Tobias Schnebli, membre du GSsA, 5 nov. 2004
Présentation de la commémoration 2004 du massacre du 9 novembre 1932.
1932-2004 : sécurité militarisée, démocratie menacée !

Militarisation de la sécurité intérieure : non à l’état d’exception permanent !
La commémoration du massacre du 9 novembre 1932, est pour le GSsA l’occasion de mettre en garde contre la militarisation de la sécurité intérieure à laquelle nous assistons en Suisse et d’appeler la population, les autorités et les militaires genevois à s’opposer aux multiples déploiements de soldats armés à Genève.
Le parlement fédéral vient de prolonger plusieurs engagements de l’armée à l’intérieur jusqu’à la fin 2007 : devant les ambassades et autres institutions sensibles à Genève, Lausanne, Berne et Zurich ; aux frontières, en appui aux douaniers pour arrêter les « entrées illégales » ; avec des militaires armés sur les vols de ligne.

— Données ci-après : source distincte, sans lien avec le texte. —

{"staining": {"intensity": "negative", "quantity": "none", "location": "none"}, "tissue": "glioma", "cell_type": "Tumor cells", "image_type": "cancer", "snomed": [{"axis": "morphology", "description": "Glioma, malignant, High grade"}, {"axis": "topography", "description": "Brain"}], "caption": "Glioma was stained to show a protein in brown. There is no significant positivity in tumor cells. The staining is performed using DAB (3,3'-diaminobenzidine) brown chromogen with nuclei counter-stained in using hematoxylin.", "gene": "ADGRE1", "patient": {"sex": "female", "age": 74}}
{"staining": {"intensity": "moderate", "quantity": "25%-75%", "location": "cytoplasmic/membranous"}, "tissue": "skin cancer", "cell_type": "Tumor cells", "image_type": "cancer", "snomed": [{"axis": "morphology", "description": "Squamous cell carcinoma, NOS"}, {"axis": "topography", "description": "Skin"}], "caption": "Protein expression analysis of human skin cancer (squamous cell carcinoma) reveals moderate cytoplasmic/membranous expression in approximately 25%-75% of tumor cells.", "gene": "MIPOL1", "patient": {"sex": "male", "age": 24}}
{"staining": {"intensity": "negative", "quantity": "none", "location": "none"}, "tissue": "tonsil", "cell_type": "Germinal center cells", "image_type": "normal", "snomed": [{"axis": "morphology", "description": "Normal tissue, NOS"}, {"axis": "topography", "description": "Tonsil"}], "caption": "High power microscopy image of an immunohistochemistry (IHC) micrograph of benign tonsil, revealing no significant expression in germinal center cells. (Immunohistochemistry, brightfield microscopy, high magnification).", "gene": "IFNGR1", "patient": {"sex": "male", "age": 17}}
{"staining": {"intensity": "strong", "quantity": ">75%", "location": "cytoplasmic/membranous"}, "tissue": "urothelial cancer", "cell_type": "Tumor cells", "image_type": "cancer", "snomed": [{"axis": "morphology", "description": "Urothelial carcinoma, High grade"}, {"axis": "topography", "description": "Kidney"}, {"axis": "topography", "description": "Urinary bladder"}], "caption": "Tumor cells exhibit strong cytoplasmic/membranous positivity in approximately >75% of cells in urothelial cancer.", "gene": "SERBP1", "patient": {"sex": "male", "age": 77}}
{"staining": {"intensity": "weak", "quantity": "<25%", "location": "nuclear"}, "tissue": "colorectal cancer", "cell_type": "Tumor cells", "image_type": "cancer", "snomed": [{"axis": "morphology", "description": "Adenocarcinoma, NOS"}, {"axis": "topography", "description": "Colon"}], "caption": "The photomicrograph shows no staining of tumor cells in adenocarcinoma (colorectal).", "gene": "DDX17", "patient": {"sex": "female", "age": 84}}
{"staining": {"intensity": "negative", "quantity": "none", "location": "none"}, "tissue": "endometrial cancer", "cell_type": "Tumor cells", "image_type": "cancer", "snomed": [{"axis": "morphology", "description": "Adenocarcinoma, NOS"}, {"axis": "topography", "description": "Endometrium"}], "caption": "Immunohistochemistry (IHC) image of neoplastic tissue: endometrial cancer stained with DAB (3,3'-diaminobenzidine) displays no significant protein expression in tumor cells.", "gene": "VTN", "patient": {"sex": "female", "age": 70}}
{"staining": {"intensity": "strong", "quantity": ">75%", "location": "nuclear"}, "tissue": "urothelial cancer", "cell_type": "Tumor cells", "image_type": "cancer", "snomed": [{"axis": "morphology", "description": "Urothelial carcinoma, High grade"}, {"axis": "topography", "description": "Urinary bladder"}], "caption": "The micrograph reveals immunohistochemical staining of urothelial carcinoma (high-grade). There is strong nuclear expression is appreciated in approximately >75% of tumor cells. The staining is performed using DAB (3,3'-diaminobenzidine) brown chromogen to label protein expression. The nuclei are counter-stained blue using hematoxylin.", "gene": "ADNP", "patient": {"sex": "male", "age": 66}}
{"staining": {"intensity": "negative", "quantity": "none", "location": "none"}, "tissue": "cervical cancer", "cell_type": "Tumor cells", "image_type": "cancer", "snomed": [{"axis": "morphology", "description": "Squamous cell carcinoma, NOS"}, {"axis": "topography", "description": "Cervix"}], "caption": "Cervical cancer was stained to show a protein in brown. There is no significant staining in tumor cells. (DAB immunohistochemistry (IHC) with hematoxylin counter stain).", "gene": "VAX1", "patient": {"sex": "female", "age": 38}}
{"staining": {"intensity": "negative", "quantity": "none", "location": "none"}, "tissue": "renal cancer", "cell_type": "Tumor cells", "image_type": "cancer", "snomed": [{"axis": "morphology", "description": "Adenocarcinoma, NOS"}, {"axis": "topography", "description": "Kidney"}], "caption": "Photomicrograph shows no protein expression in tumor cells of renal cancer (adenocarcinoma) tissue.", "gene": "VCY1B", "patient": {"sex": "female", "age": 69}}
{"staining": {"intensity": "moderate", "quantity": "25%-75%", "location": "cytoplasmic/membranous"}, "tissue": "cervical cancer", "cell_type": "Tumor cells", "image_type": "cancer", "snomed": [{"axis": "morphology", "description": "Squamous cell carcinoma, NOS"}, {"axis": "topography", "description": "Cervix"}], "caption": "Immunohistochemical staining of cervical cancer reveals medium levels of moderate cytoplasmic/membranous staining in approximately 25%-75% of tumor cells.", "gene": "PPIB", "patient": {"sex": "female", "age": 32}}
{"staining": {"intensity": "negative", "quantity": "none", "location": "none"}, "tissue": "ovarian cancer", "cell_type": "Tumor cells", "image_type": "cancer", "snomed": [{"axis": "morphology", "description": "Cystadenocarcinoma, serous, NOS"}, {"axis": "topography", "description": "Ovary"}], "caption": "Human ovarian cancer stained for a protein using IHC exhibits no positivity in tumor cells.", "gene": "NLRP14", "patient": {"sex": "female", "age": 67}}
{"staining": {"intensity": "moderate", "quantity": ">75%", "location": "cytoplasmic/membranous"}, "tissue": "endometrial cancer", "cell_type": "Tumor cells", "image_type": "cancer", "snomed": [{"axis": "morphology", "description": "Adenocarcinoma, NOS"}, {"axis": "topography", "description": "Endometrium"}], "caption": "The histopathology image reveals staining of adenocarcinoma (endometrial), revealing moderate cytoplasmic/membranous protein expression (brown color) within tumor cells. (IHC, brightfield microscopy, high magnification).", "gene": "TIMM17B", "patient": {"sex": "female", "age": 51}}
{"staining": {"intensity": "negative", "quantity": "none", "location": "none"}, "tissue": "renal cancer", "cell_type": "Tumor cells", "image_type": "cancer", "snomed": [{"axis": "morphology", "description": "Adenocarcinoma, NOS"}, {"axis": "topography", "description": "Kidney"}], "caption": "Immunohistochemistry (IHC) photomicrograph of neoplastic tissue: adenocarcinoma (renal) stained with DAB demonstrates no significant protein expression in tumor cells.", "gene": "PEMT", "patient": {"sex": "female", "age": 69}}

En décembre, le parlement décidera d’un nouvel engagement de 6’500 militaires pour “protéger” le WEF 2005 à Davos. Cette fois le Conseil fédéral justifie le recours à la troupe non seulement avec le risque d’attentats terroristes, mais aussi en raison d’un “usage possible de la violence par des opposants extrémistes” et du “risque fondamental d’atteinte à la sécurité intérieure par des manifestations violentes accompagnées de pillages (...) ainsi que des actions de blocage.” (...) “de telles actions pourraient avoir pour but de discréditer l’armée et le service d’appui qu’elle effectue en faveur du WEF.” (Message du CF du 15 sept. 2004)

La militarisation de la sécurité intérieure est inacceptable parce qu’elle
• normalise l’état d’exception
De même que la “guerre globale contre le terrorisme” a pris un caractère permanent (puisqu’il n’y aura ni de vainqueurs ni de vaincus définitifs) et qu’elle sert de prétexte à la suspension de nombreux droits et libertés démocratiques dans le monde, les engagements de l’armée suisse à l’intérieur ont passé du statut d’exception –inscrit dans la Constitution fédérale- à celui de normalité permanente. Des soldats armés dans des quartiers résidentiels créent un climat de menace perpétuelle. En plus, la voie à la répression militaire contre des manifestations sociales est clairement tracée, comme le montre l’engagement au WEF.
• augmente l’insécurité au lieu de la réduire C’est la sécurité sociale, et non pas militaire, qui est gravement menacée en Suisse. Les craintes de la population sont suscitées par les mesures d’économies et le démantèlement social. Ce sentiment croissant d’insécurité est exploité par une armée dépourvue de mission pour légitimer son existence. Ceux et celles qui critiquent la globalisation néolibérale, les musulmans ou les réfugiés sont dépeints comme les nouveaux
ennemis. La multiplication des engagements militaires à l’intérieur instille un faux sentiment de sécurité qui rend plus difficile la réduction des causes réelles de l’insécurité.
Les menaces actuelles en matière de politique de sécurité, par exemple le terrorisme international, doivent être prévenues par des mesures civiles. Ce que l’on demande à la Suisse, c’est une politique active en faveur d’une réduction des inégalités et des injustices au niveau global, ainsi que l’extension de la coopération au développement et le renforcement de la société civile.
Les soldats qui accomplissent leurs cours de répétition devant des ambassades ou à l’occasion de manifestations comme le WEF ne sont pas aptes pour ces tâches. Ce que les policiers apprennent lors de leur formation professionnelle, les soldats ne peuvent pas le maîtriser en l’espace de quelques jours. Cet état de choses peut devenir très dangereux lors de situations critiques.
• est anti-constitutionnelle D’après l’Art. 58 de la Constitution l’armée ne peut être mobilisée en appui aux autorités civiles qu’en cas de « grave menace pesant sur la sécurité intérieure ou à d’autres situations d’exception ». Plusieurs constitutionnalistes reconnus tels les professeurs Thomas Fleiner (Fribourg) et Giorgio Malinverni (Genève)
affirment que la base constitutionnelle actuelle ne permet pas une pérennisation des engagements de l’armée pour la sécurité à l’intérieur.